Bris de nuques, headshots en série, impossibilité de déplacer les cadavres, l’essence de Splinter Cell est coupée au sang et la licence s’inspire ouvertement du jeu d’action en vue objective."
"Campagne" : toutes les faiblesses de ce cinquième opus semblent contenues dans ce seul mot. Malgré une mise en scène très cinématographique, avec une caméra légèrement flottante, des transitions dynamiques et quelques superbes séquences de jeu (la seconde partie d’une escapade chez Echelon 3, une visite sanglante de la Maison-Blanche), le mode Histoire se boucle sans grand plaisir. La faute à un scénario aussi minable qu’envahissant et à une série de niveaux barbants (un énième parcours de santé sur une base militaire), malvenus (un flashback en Irak) et bien peu dépaysants puisque l’essentiel de l’action se déroule à Washington, entre bureaux, usines plus ou moins désaffectées et ruelles sombres.

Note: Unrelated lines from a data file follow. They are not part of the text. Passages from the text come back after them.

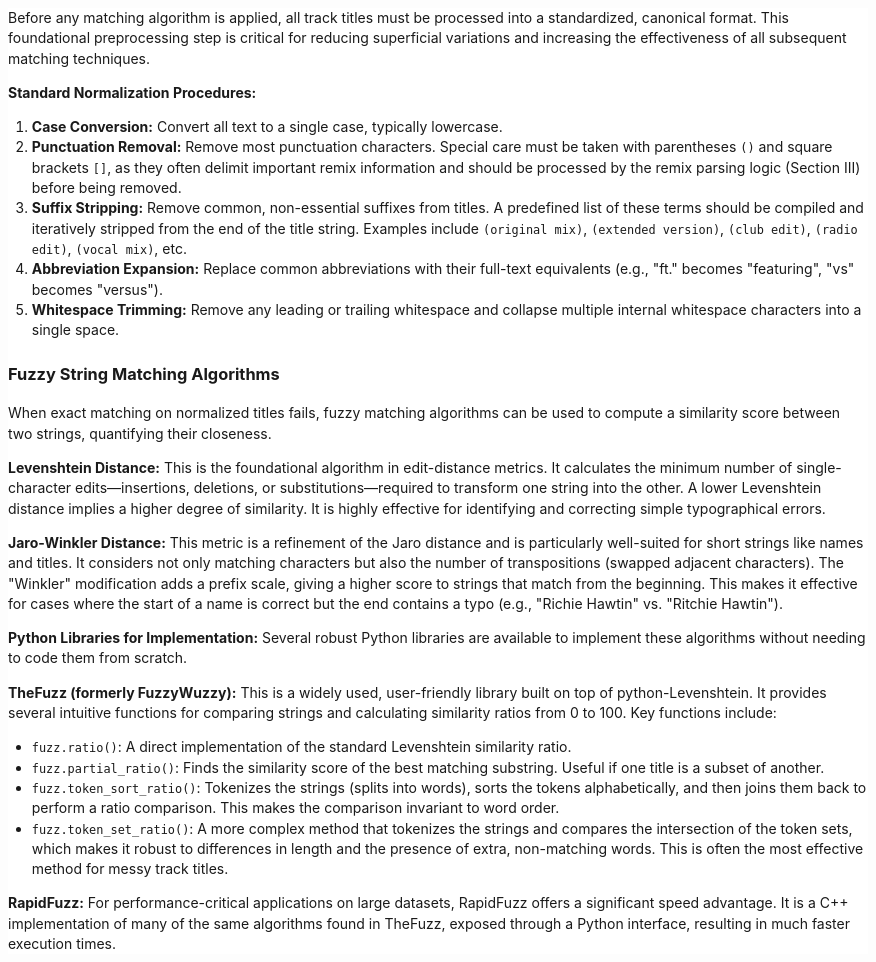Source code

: Before any matching algorithm is applied, all track titles must be processed into a standardized, canonical format. This foundational preprocessing step is critical for reducing superficial variations and increasing the effectiveness of all subsequent matching techniques.

**Standard Normalization Procedures:**

1. **Case Conversion:** Convert all text to a single case, typically lowercase.
2. **Punctuation Removal:** Remove most punctuation characters. Special care must be taken with parentheses `()` and square brackets `[]`, as they often delimit important remix information and should be processed by the remix parsing logic (Section III) before being removed.
3. **Suffix Stripping:** Remove common, non-essential suffixes from titles. A predefined list of these terms should be compiled and iteratively stripped from the end of the title string. Examples include `(original mix)`, `(extended version)`, `(club edit)`, `(radio edit)`, `(vocal mix)`, etc.
4. **Abbreviation Expansion:** Replace common abbreviations with their full-text equivalents (e.g., "ft." becomes "featuring", "vs" becomes "versus").
5. **Whitespace Trimming:** Remove any leading or trailing whitespace and collapse multiple internal whitespace characters into a single space.

### Fuzzy String Matching Algorithms

When exact matching on normalized titles fails, fuzzy matching algorithms can be used to compute a similarity score between two strings, quantifying their closeness.

**Levenshtein Distance:** This is the foundational algorithm in edit-distance metrics. It calculates the minimum number of single-character edits—insertions, deletions, or substitutions—required to transform one string into the other. A lower Levenshtein distance implies a higher degree of similarity. It is highly effective for identifying and correcting simple typographical errors.

**Jaro-Winkler Distance:** This metric is a refinement of the Jaro distance and is particularly well-suited for short strings like names and titles. It considers not only matching characters but also the number of transpositions (swapped adjacent characters). The "Winkler" modification adds a prefix scale, giving a higher score to strings that match from the beginning. This makes it effective for cases where the start of a name is correct but the end contains a typo (e.g., "Richie Hawtin" vs. "Ritchie Hawtin").

**Python Libraries for Implementation:** Several robust Python libraries are available to implement these algorithms without needing to code them from scratch.

**TheFuzz (formerly FuzzyWuzzy):** This is a widely used, user-friendly library built on top of python-Levenshtein. It provides several intuitive functions for comparing strings and calculating similarity ratios from 0 to 100. Key functions include:

- `fuzz.ratio()`: A direct implementation of the standard Levenshtein similarity ratio.
- `fuzz.partial_ratio()`: Finds the similarity score of the best matching substring. Useful if one title is a subset of another.
- `fuzz.token_sort_ratio()`: Tokenizes the strings (splits into words), sorts the tokens alphabetically, and then joins them back to perform a ratio comparison. This makes the comparison invariant to word order.
- `fuzz.token_set_ratio()`: A more complex method that tokenizes the strings and compares the intersection of the token sets, which makes it robust to differences in length and the presence of extra, non-matching words. This is often the most effective method for messy track titles.

**RapidFuzz:** For performance-critical applications on large datasets, RapidFuzz offers a significant speed advantage. It is a C++ implementation of many of the same algorithms found in TheFuzz, exposed through a Python interface, resulting in much faster execution times.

Les quelques pistes ouvertes par Double Agent, et notamment les incursions diurnes, sont peu et mal exploitées, et l’intégration de la foule ainsi que la totale interactivité de l’environnement, caractéristiques mises en avant lors de la présentation du projet initial, en 2007, ont été totalement évacuées. Les quelques civils présents ne servent à rien, et la seule chose que vous pourrez faire avec le piano à queue qui traîne chez un malfrat consistera à fracasser la tête de ce dernier sur le clavier du superbe instrument au cours d’une séquence d’interrogatoire rigolote mais inutile. Heureusement, Splinter Cell : Conviction ne se limite pas à cette aventure un peu terne. Au contraire, le jeu en solitaire ne constitue que la partie la plus brève d’un titre absolument brillant en multi.
Le goût des autres
Depuis la mémorable prestation réalisée par ses équipes annéciennes sur Splinter Cell : Pandora Tomorrow, nul ne peut douter des compétences d’Ubisoft en matière d’expériences ludiques communautaires. Mais le mythique mode "Spy vs Mercenaries" a fait son temps, et les choix de gameplay effectués sur la campagne solo de ce nouvel épisode devaient se répercuter en multi. Mission parfaitement accomplie, puisque le jeu à plusieurs s’avère autrement plus passionnant que les pérégrinations de Sam Fisher. La plus grande réussite des développeurs tient à un mode coopératif scénarisé en forme de Prologue du solo, qui permet à deux associés de visiter quatre énormes cartes au level design superbe. Pour l’exotisme et la variété, il faudra là encore repasser, puisque les environnements sont très urbains (et très industriels), mais leur construction met vraiment en valeur les nouvelles mécaniques de jeu. Un peu moins bien équipés question grenades que Sam, les deux protagonistes, un agent d’Echelon 3, sorte de disciple de Fisher, et son homologue russe, n’en sont pas moins efficaces et peuvent progresser violemment, à coups de chopes par l’arrière et de "Marquer-Exécuter" – qu’il est évidemment possible de synchroniser –, ou très discrètement. L’organisation des niveaux, qui offrent des possibilités de stealth tant horizontales que verticales (faux-plafonds, gouttières, passerelles surélevées) laisse ainsi une liberté d’action totale aux participants. Le résultat est bluffant et permet de comprendre, et d’apprécier, ce qu’Ubisoft a tenté de faire sur le solo. Le schéma de jeu gagne en fluidité, en efficacité, en violence aussi, et l’infiltration façon Splinter Cell change vraiment de dimension. Les trois modes purement multi, Chasseur (coop contre l’I.A.), "Dernier Survivant" (tenir une position face à l’ennemi) et "Face à Face" (Deathmatch intégrant l’IA) ne sont pas en reste, et permettent de prolonger quasiment indéfiniment l’expérience, jusqu’à 4 participants, en écran splitté, link ou via le LIVE. Splinter Cell : Conviction réunit finalement le pire de la mondialisation des contenus ludiques, cette navrante trame caricaturalement américaine, et le meilleur : le rapprochement de joueurs de tous horizons autour de modes de jeu parfaitement conçus et joyeusement divertissants.